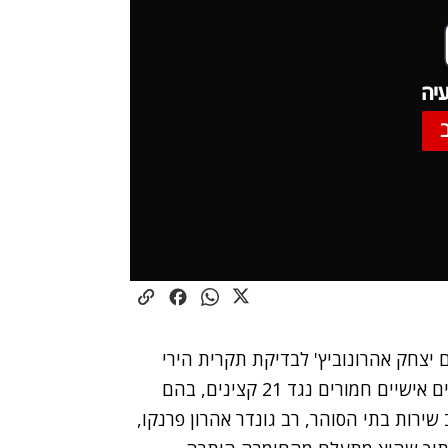
יה
 יצחק אהרונוביץ' לבדיקת
תקרית הירי
בשנה שעברה המליצה לנקוט באמצעים אישיים חמורים נגד 21 קצינים, בהם
שירות בתי הסוהר, רב גונדר אהרון פרנקו,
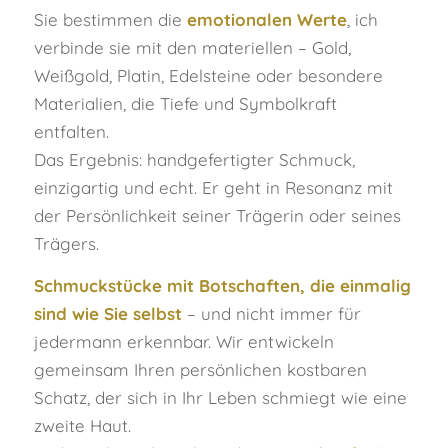
Sie bestimmen die
emotionalen Werte
, ich
verbinde sie mit den materiellen – Gold,
Weißgold, Platin, Edelsteine oder besondere
Materialien, die Tiefe und Symbolkraft
entfalten.
Das Ergebnis: handgefertigter Schmuck,
einzigartig und echt. Er geht in Resonanz mit
der Persönlichkeit seiner Trägerin oder seines
Trägers.
Schmuckstücke mit Botschaften, die einmalig
sind wie Sie selbst
– und nicht immer für
jedermann erkennbar. Wir entwickeln
gemeinsam Ihren persönlichen kostbaren
Schatz, der sich in Ihr Leben schmiegt wie eine
zweite Haut.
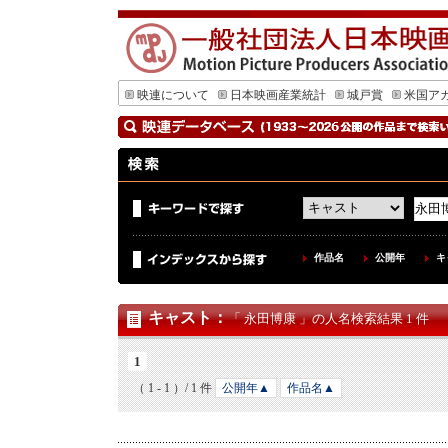
映連について
日本映画産業統計
城戸賞
米国ア
作品名
公開年
キ
キャスト
：
「 永田博康 」の人名検索結果 1 件
1
（ 1 - 1 ）/ 1 件
公開年▲
作品名▲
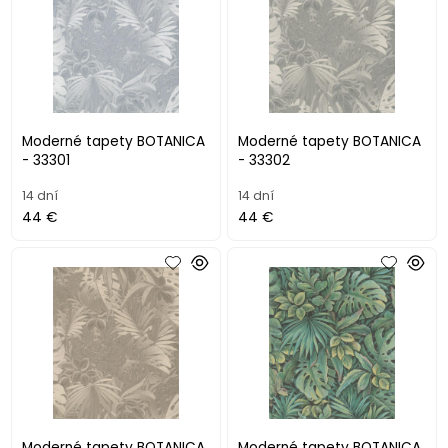
Moderné tapety BOTANICA
Moderné tapety BOTANICA
- 33301
- 33302
14 dní
14 dní
44 €
44 €
Moderné tapety BOTANICA
Moderné tapety BOTANICA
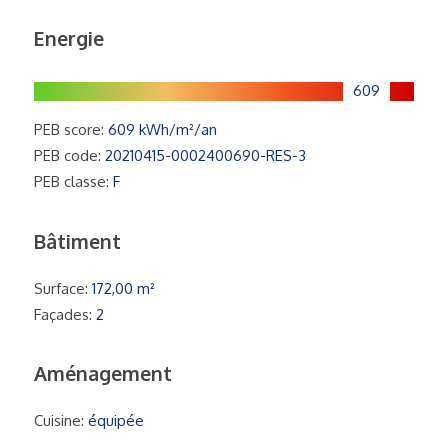
Energie
609
PEB score:
609 kWh/m²/an
PEB code:
20210415-0002400690-RES-3
PEB classe:
F
Bâtiment
Surface:
172,00 m²
Façades:
2
Aménagement
Cuisine:
équipée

──────────────────────────────

## ASSIGNMENT
Copy everything in the records above except the pictures, exactly as written.

## SOLUTION FOR THIS PROBLEM
יה
 יצחק אהרונוביץ' לבדיקת
תקרית הירי
בשנה שעברה המליצה לנקוט באמצעים אישיים חמורים נגד 21 קצינים, בהם
שירות בתי הסוהר, רב גונדר אהרון פרנקו,
Sie bestimmen die
emotionalen Werte
, ich
verbinde sie mit den materiellen – Gold,
Weißgold, Platin, Edelsteine oder besondere
Materialien, die Tiefe und Symbolkraft
entfalten.
Das Ergebnis: handgefertigter Schmuck,
einzigartig und echt. Er geht in Resonanz mit
der Persönlichkeit seiner Trägerin oder seines
Trägers.
Schmuckstücke mit Botschaften, die einmalig
sind wie Sie selbst
– und nicht immer für
jedermann erkennbar. Wir entwickeln
gemeinsam Ihren persönlichen kostbaren
Schatz, der sich in Ihr Leben schmiegt wie eine
zweite Haut.
映連について
日本映画産業統計
城戸賞
米国ア
作品名
公開年
キ
キャスト
：
「 永田博康 」の人名検索結果 1 件
1
（ 1 - 1 ）/ 1 件
公開年▲
作品名▲
Moderné tapety BOTANICA
Moderné tapety BOTANICA
- 33301
- 33302
14 dní
14 dní
44 €
44 €
Moderné tapety BOTANICA
Moderné tapety BOTANICA
Energie
609
PEB score:
609 kWh/m²/an
PEB code:
20210415-0002400690-RES-3
PEB classe:
F
Bâtiment
Surface:
172,00 m²
Façades:
2
Aménagement
Cuisine:
équipée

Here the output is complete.